Christian communities who were seeking to recognize each other as Church would find this recognition in the discovery of a common faith or creed, a common episcopal structure of a single bishop surrounded by a group of presbyters (priests) and deacons, and most importantly by a common focus on the celebration of the Eucharist, presided over by the bishop himself. The Church, in her various communities, knew a common confession, a common hierarchical structure, and a consumation in the common Eucharist, echoing the words of St. Paul to the Corinthians "You are all one body because you share in one body".
To be sure, as time progressed, the faith and creed was increasingly defended and thus elaborately defined, and the episcopal structure gained more centralization as the ranks of Christianity grew, but the Church continued to come together to celebrate the Eucharist and it did so in a manner conscious of these same three marks of self-recognition (elaborated and sometimes complicated as they might have become). Of course, this uniformity was not absolute. There were variations in liturgy and creedal expression and church leadership, but these were variations on a common theme; not a variation of opposite themes. For Christians whose Scriptures promised that the Spirit of God would lead the Church in all truth, the Church being itself the very "pillar and foundation of truth", as St. Paul wrote, this unity would not have been - and should not be - surprising.

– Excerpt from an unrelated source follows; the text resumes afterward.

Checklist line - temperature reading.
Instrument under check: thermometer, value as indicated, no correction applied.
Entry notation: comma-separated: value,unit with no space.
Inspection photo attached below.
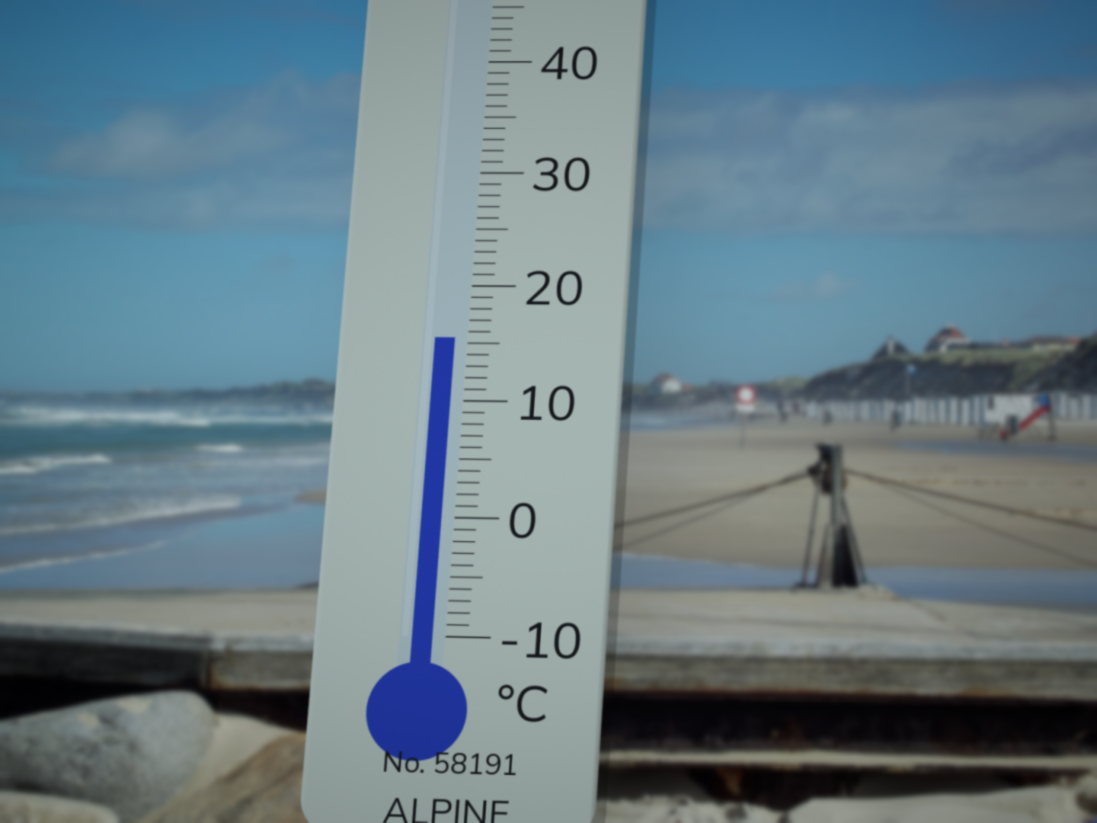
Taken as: 15.5,°C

But what of today? It is easy to see how these three marks of the Church’s life can be so easily divisive among Christians today. Christian creed is incredibly varied. Many Christians no longer know anything of bishops. And many Christians do not hold to the traditional teaching and celebrations of the Eucharist. The life of the Spirit in the history of the Church has shown that true unity must be something more than a bare minimum of doctrinal agreement. Reinhold Niebuhr was right in preaching against "cheap grace", one must also be wary of settling for "cheap unity", all the while praying and working for true unity intensively. 

In the light of these criteria, it is easier to see why ecumenism and unity is a difficult topic for Orthodox and Catholic traditions.  Both of these communities claim to have adhered to these marks (in varying ways of course), and thus are looking for other Christians to adhere to them as well in the same way (for example:  The creed must be the Orthodox creed, or the Eucharist must be under the Catholic understanding of transubstantiation).  For orthodox Protestant Christians, these demands are impossible, and for liberal-minded Christians, they just might seem irrelevent.

However, Christianity without history is somewhat of a gnostic Christianity.  It is a Body of Christ that actually has no visible body, no story to be studied.  The Psalmist calls out to the "God of our fathers", the one who has been Israel's refuge "from generation to generation".  Who are our Fathers?  And what have they to say?  We cannot follow the God of the Bible without finding out.